Pick an owner per component. Not a team. A name. The Decision Record owner. The Fortify Gate runner. The Context Graph maintainer. Diffuse ownership is the failure mode that ate two of our four engagements until we corrected it. One person per artifact, with the authority to push back on the team when the artifact is being neglected.
Be patient with the compounding components. The Decision Record and the Context Graph will not feel valuable for the first four to six weeks. They start feeling valuable around week eight, when you reach back into the record to settle a debate and realize the debate would have cost you a week if the record was not there. If you measure these components in their first month, you will quit them. Do not measure them in their first month.
And finally: do not treat CRAFT as a thing to install. Treat it as a thing to grow into. Borrowed from Distributed Systems, the piece we wrote in Series 1, made the case that small teams in the AI era look more like distributed systems than like the small teams of the previous decade. CRAFT is the operating model for that system. You install an operating system once. You grow into one over months.
A few people have asked us, in the last few weeks, whether we are going to package CRAFT into a product. The honest answer is: not yet, and probably not the way you would expect.
We are going to keep running it. We are going to keep writing about it. We are going to keep adding clients to the cohort that uses it, and we are going to keep being public about what works and what does not. At some point there will be a version of it that is mature enough to be a product, but if we ship that version before we have run it on enough engagements at enough team sizes, we will end up selling the polished form to people who need the actual function. We have watched too many methodologies make that exact mistake.

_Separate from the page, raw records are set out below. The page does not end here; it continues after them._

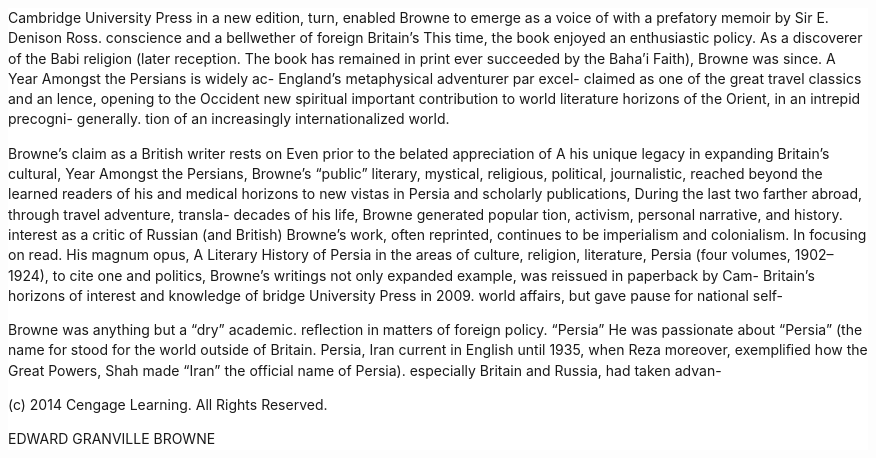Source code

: Cambridge University Press in a new edition,                   turn, enabled Browne to emerge as a voice of
with a prefatory memoir by Sir E. Denison Ross.                conscience and a bellwether of foreign Britain’s
This time, the book enjoyed an enthusiastic                    policy. As a discoverer of the Babi religion (later
reception. The book has remained in print ever                 succeeded by the Baha’i Faith), Browne was
since. A Year Amongst the Persians is widely ac-               England’s metaphysical adventurer par excel-
claimed as one of the great travel classics and an             lence, opening to the Occident new spiritual
important contribution to world literature                     horizons of the Orient, in an intrepid precogni-
generally.                                                     tion of an increasingly internationalized world.

Browne’s claim as a British writer rests on                   Even prior to the belated appreciation of A
his unique legacy in expanding Britain’s cultural,             Year Amongst the Persians, Browne’s “public”
literary, mystical, religious, political, journalistic,        reached beyond the learned readers of his
and medical horizons to new vistas in Persia and               scholarly publications, During the last two
farther abroad, through travel adventure, transla-             decades of his life, Browne generated popular
tion, activism, personal narrative, and history.               interest as a critic of Russian (and British)
Browne’s work, often reprinted, continues to be                imperialism and colonialism. In focusing on
read. His magnum opus, A Literary History of                   Persia in the areas of culture, religion, literature,
Persia (four volumes, 1902–1924), to cite one                  and politics, Browne’s writings not only expanded
example, was reissued in paperback by Cam-                     Britain’s horizons of interest and knowledge of
bridge University Press in 2009.                               world affairs, but gave pause for national self-

Browne was anything but a “dry” academic.                 reﬂection in matters of foreign policy. “Persia”
He was passionate about “Persia” (the name for                 stood for the world outside of Britain. Persia,
Iran current in English until 1935, when Reza                  moreover, exempliﬁed how the Great Powers,
Shah made “Iran” the official name of Persia).                 especially Britain and Russia, had taken advan-

(c) 2014 Cengage Learning. All Rights Reserved.

EDWARD GRANVILLE BROWNE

For now, the artifact we are leaving you with at the end of this series is not a tool. It is a self-assessment. The CRAFT Maturity Model. It is the same lens Skip and I used last Wednesday when we sat down with that spreadsheet. You can use it on your own team, in about thirty minutes, to figure out where you actually are on each CRAFT component, and where the highest-leverage next step lives.
For each of the five CRAFT components below, score your team from 1 to 5 using the rubric. The point of the assessment is not to score high. It is to surface where the lowest-leverage component is, so you can pick a single, focused next step.

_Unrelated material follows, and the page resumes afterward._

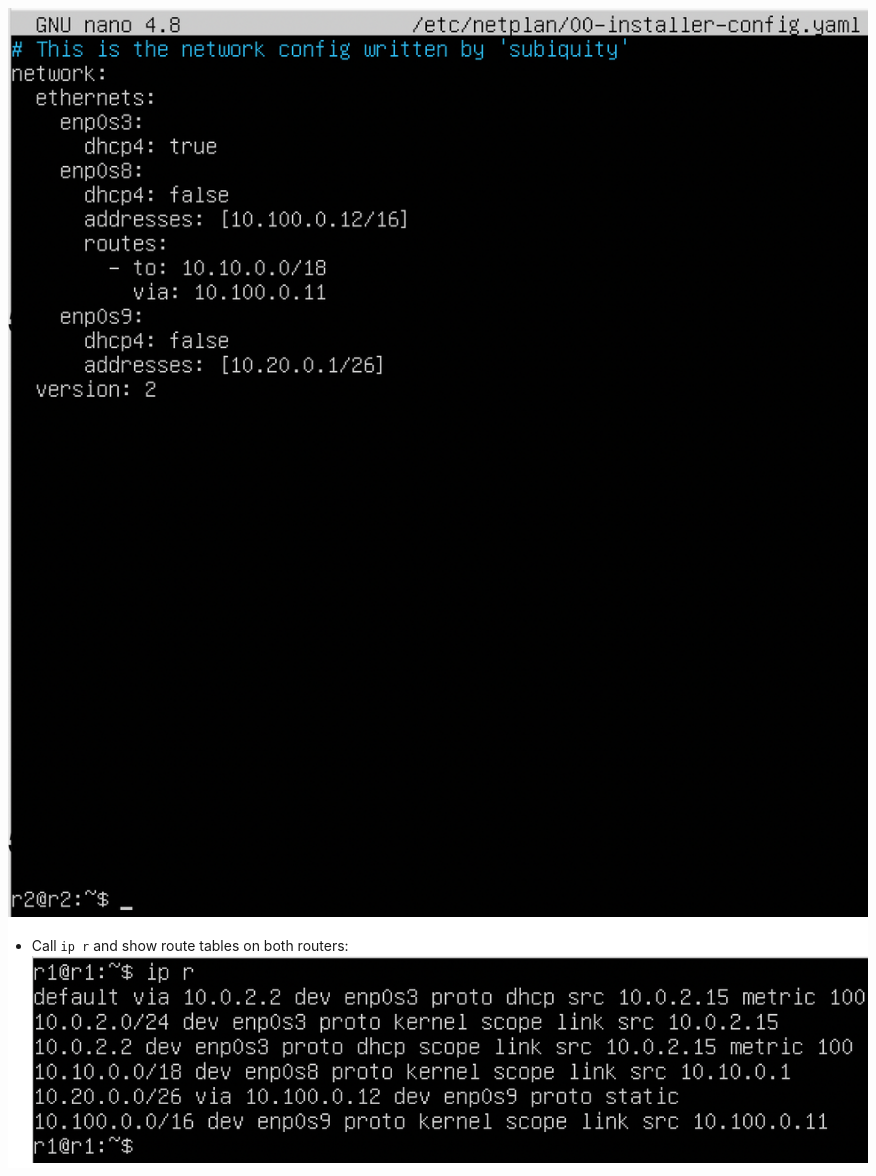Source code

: ![linux_network](Screenshots/Part_5.4_static_r2.png)

- Call `ip r` and show route tables on both routers:
![linux_network](Screenshots/Part_5.4_ip_r1.png)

Tuned for a three-to-five person team. Larger teams can use it but should expect the maintenance discipline thresholds to be more demanding.

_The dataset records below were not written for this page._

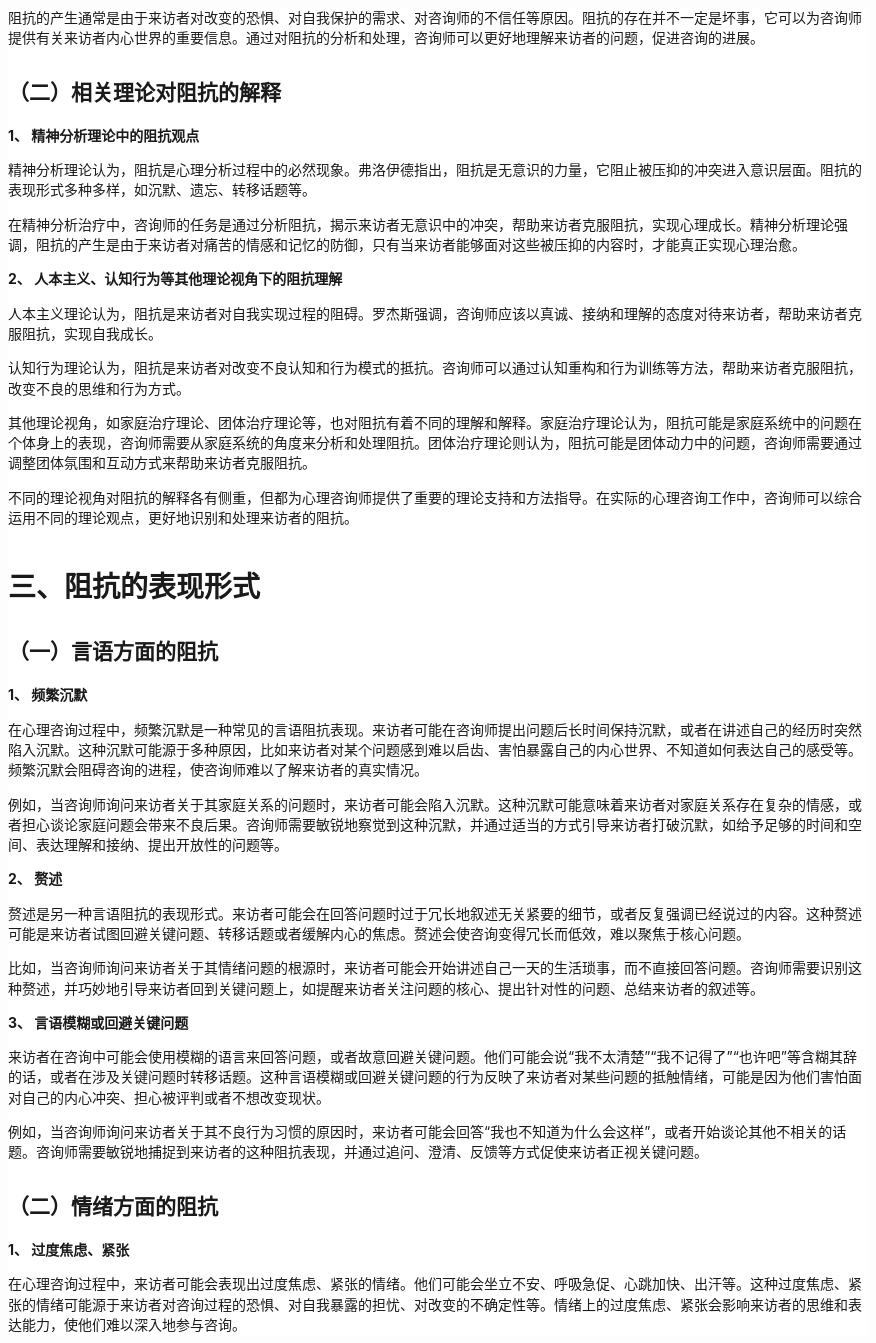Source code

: 阻抗的产生通常是由于来访者对改变的恐惧、对自我保护的需求、对咨询师的不信任等原因。阻抗的存在并不一定是坏事，它可以为咨询师提供有关来访者内心世界的重要信息。通过对阻抗的分析和处理，咨询师可以更好地理解来访者的问题，促进咨询的进展。

## （二）相关理论对阻抗的解释

**1、 精神分析理论中的阻抗观点**

精神分析理论认为，阻抗是心理分析过程中的必然现象。弗洛伊德指出，阻抗是无意识的力量，它阻止被压抑的冲突进入意识层面。阻抗的表现形式多种多样，如沉默、遗忘、转移话题等。

在精神分析治疗中，咨询师的任务是通过分析阻抗，揭示来访者无意识中的冲突，帮助来访者克服阻抗，实现心理成长。精神分析理论强调，阻抗的产生是由于来访者对痛苦的情感和记忆的防御，只有当来访者能够面对这些被压抑的内容时，才能真正实现心理治愈。

**2、 人本主义、认知行为等其他理论视角下的阻抗理解**

人本主义理论认为，阻抗是来访者对自我实现过程的阻碍。罗杰斯强调，咨询师应该以真诚、接纳和理解的态度对待来访者，帮助来访者克服阻抗，实现自我成长。

认知行为理论认为，阻抗是来访者对改变不良认知和行为模式的抵抗。咨询师可以通过认知重构和行为训练等方法，帮助来访者克服阻抗，改变不良的思维和行为方式。

其他理论视角，如家庭治疗理论、团体治疗理论等，也对阻抗有着不同的理解和解释。家庭治疗理论认为，阻抗可能是家庭系统中的问题在个体身上的表现，咨询师需要从家庭系统的角度来分析和处理阻抗。团体治疗理论则认为，阻抗可能是团体动力中的问题，咨询师需要通过调整团体氛围和互动方式来帮助来访者克服阻抗。

不同的理论视角对阻抗的解释各有侧重，但都为心理咨询师提供了重要的理论支持和方法指导。在实际的心理咨询工作中，咨询师可以综合运用不同的理论观点，更好地识别和处理来访者的阻抗。

# 三、阻抗的表现形式

## （一）言语方面的阻抗

**1、 频繁沉默**

在心理咨询过程中，频繁沉默是一种常见的言语阻抗表现。来访者可能在咨询师提出问题后长时间保持沉默，或者在讲述自己的经历时突然陷入沉默。这种沉默可能源于多种原因，比如来访者对某个问题感到难以启齿、害怕暴露自己的内心世界、不知道如何表达自己的感受等。频繁沉默会阻碍咨询的进程，使咨询师难以了解来访者的真实情况。

例如，当咨询师询问来访者关于其家庭关系的问题时，来访者可能会陷入沉默。这种沉默可能意味着来访者对家庭关系存在复杂的情感，或者担心谈论家庭问题会带来不良后果。咨询师需要敏锐地察觉到这种沉默，并通过适当的方式引导来访者打破沉默，如给予足够的时间和空间、表达理解和接纳、提出开放性的问题等。

**2、 赘述**

赘述是另一种言语阻抗的表现形式。来访者可能会在回答问题时过于冗长地叙述无关紧要的细节，或者反复强调已经说过的内容。这种赘述可能是来访者试图回避关键问题、转移话题或者缓解内心的焦虑。赘述会使咨询变得冗长而低效，难以聚焦于核心问题。

比如，当咨询师询问来访者关于其情绪问题的根源时，来访者可能会开始讲述自己一天的生活琐事，而不直接回答问题。咨询师需要识别这种赘述，并巧妙地引导来访者回到关键问题上，如提醒来访者关注问题的核心、提出针对性的问题、总结来访者的叙述等。

**3、 言语模糊或回避关键问题**

来访者在咨询中可能会使用模糊的语言来回答问题，或者故意回避关键问题。他们可能会说“我不太清楚”“我不记得了”“也许吧”等含糊其辞的话，或者在涉及关键问题时转移话题。这种言语模糊或回避关键问题的行为反映了来访者对某些问题的抵触情绪，可能是因为他们害怕面对自己的内心冲突、担心被评判或者不想改变现状。

例如，当咨询师询问来访者关于其不良行为习惯的原因时，来访者可能会回答“我也不知道为什么会这样”，或者开始谈论其他不相关的话题。咨询师需要敏锐地捕捉到来访者的这种阻抗表现，并通过追问、澄清、反馈等方式促使来访者正视关键问题。

## （二）情绪方面的阻抗

**1、 过度焦虑、紧张**

在心理咨询过程中，来访者可能会表现出过度焦虑、紧张的情绪。他们可能会坐立不安、呼吸急促、心跳加快、出汗等。这种过度焦虑、紧张的情绪可能源于来访者对咨询过程的恐惧、对自我暴露的担忧、对改变的不确定性等。情绪上的过度焦虑、紧张会影响来访者的思维和表达能力，使他们难以深入地参与咨询。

Total below 10: You are pre-CRAFT. Pick one component to start with based on your sharpest current pain, and run it for six weeks before adding anything else.
Total 10–15: You are running the system partially. Find the component with the lowest score and ask whether that gap is intentional, given your risk profile, or accidental. If accidental, that is your next focus.
Total 16–20: The system is running. Your next leverage is probably in calibration: tightening the Intent Contract, refining the Fortify Gate, getting the Context Graph closer to currency. The components are in place. The function is improving.
Total 21–25: You are running the full system. Use the assessment quarterly to catch drift. The biggest risk at this maturity is complacency, where the artifacts stay current but the conversations they were designed to force start to soften.
The scores are less important than the conversation the scores force. If two people on the same team score the same component differently, that gap is the most useful data point in the exercise. It means the artifact exists, but the team's relationship to it does not yet match. That gap is what you fix next.